Using Hugging Face Models in the Software: A Detailed Guide

Hugging Face (huggingface.co) is a popular machine learning model hub containing a vast number of available speech recognition models. When the built-in Faster-Whisper model lacks sufficient support for low-resource languages, or when you need a specifically optimized model, Hugging Face is the ideal platform to find a solution.

This feature is available for software version v3.71 and above and only supports models converted by ctranslate2.

Step 1: Confirm Model Compatibility

Before using a Hugging Face model, you must confirm that the model has been converted by ctranslate2. If the model has not been converted by ctranslate2, it cannot be used in the software.

Here are several ways to check:

1. Explicit Label on the Page

If the model page explicitly displays "Converted from ctranslate2" or similar wording, the model is compatible.

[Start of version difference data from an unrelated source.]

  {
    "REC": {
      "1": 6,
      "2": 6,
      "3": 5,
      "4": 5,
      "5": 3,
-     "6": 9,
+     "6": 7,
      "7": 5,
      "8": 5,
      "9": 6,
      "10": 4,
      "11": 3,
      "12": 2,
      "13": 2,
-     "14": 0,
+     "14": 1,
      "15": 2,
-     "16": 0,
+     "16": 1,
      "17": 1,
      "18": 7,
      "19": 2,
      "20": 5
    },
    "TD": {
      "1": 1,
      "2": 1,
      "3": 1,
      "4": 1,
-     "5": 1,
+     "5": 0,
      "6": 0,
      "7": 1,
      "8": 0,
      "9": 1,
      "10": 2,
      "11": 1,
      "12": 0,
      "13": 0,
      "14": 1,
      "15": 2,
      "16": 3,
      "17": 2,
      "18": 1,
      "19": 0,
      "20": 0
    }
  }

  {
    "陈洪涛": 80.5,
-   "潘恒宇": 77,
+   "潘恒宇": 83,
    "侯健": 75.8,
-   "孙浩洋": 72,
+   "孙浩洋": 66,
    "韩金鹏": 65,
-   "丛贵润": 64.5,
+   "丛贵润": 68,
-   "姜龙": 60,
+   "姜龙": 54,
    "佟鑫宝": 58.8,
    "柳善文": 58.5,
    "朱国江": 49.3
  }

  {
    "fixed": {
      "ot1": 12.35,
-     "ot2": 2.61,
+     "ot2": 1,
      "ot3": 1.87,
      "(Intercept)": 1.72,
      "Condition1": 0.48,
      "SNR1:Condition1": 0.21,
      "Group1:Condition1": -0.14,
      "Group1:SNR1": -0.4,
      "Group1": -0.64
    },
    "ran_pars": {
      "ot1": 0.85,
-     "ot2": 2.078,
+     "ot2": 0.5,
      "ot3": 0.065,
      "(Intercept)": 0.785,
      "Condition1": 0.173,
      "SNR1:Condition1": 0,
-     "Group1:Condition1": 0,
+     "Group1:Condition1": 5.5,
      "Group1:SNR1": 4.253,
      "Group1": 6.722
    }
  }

The image clearly indicates it was converted by ctranslate2 As shown in the image, if the page explicitly states it was converted using ctranslate2, then the model is usable.

2. Check Code References

Even if the page doesn't explicitly state it, you can check if the model page contains code snippets related to from faster_whisper. Typically, such models are also compatible. Check if the example code on the model page contains 'from faster_whisper'

3. Examine the config.json File Structure

If the above two methods are inconclusive, you can click the Files and versions tab on the model page, then find and click the config.json file.

Click the file list to view the config.json structure

If the structure of the config.json file resembles the image below, for example, if the file begins with alignment_heads and contains fields like lang_ids in the middle, then the model is usually compatible.

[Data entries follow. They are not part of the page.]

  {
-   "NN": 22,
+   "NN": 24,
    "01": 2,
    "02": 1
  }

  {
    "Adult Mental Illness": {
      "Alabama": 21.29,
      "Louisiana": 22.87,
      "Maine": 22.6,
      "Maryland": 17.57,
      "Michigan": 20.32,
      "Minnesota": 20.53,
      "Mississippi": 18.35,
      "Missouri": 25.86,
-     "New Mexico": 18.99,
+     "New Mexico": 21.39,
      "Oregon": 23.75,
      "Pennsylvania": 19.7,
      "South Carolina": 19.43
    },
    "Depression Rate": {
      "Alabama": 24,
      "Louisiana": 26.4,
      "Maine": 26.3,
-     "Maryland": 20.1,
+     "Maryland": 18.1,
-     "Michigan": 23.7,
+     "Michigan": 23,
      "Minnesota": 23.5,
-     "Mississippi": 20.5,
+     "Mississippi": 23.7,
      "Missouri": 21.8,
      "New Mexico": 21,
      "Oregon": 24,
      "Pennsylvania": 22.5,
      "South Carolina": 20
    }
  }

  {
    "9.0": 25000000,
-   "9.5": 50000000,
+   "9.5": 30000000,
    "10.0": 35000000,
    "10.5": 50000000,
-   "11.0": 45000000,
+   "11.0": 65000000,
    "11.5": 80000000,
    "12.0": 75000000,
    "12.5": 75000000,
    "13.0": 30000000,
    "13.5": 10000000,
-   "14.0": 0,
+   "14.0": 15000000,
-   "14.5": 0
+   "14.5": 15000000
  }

Structure contains 'alignment_heads' and 'lang_ids', etc.

Step 2: Obtain and Configure the Model ID

Once you confirm the model is compatible, you can add it to the software for use.

1. Obtain the Model ID

The Model ID consists of two parts separated by /: username/model_name. For example: zh-plus/faster-whisper-large-v2-japanese-5k-steps.

You can find and click the copy button on the model details page to directly obtain the Model ID, as shown in the image below:

Go to the model details page and directly click to copy the ID

2. Add the Model ID to the Software

Open the software, click Menu -> Tools -> Advanced Options.
At the end of the Faster and OpenAI Model List text box, paste the Model ID you copied after the existing content, using an English comma , as a separator.
Click Save to apply the changes.

Paste separated by an English comma

Step 3: Use and Automatically Download the Model

Return to the software's main interface.
Select faster-whisper (local) from the Speech Recognition dropdown list.
In the Model dropdown list on the right, select the Model ID you just added. The software will automatically download the model from the domestic mirror site https://hf-mirror.com, no VPN required.

Important Notes

1. Model Availability Limitation

The software only supports downloading publicly available models on Hugging Face. It cannot download or use models that require your agreement to terms (such as accepting a license agreement) to download (as shown in the image below) or private models.

Non-public models cannot be downloaded

2. Use of Domestic Mirror Site

When the software interface language is set to Chinese, the software will automatically use the domestic mirror site https://hf-mirror.com for model downloads, avoiding VPN issues.
If the software interface is in English, it will still attempt to download from the official Hugging Face website, which may require a VPN.
You can click Menu -> Tools -> Advanced Options -> Interface Language, enter zh and save, then restart the software to change the interface to Chinese.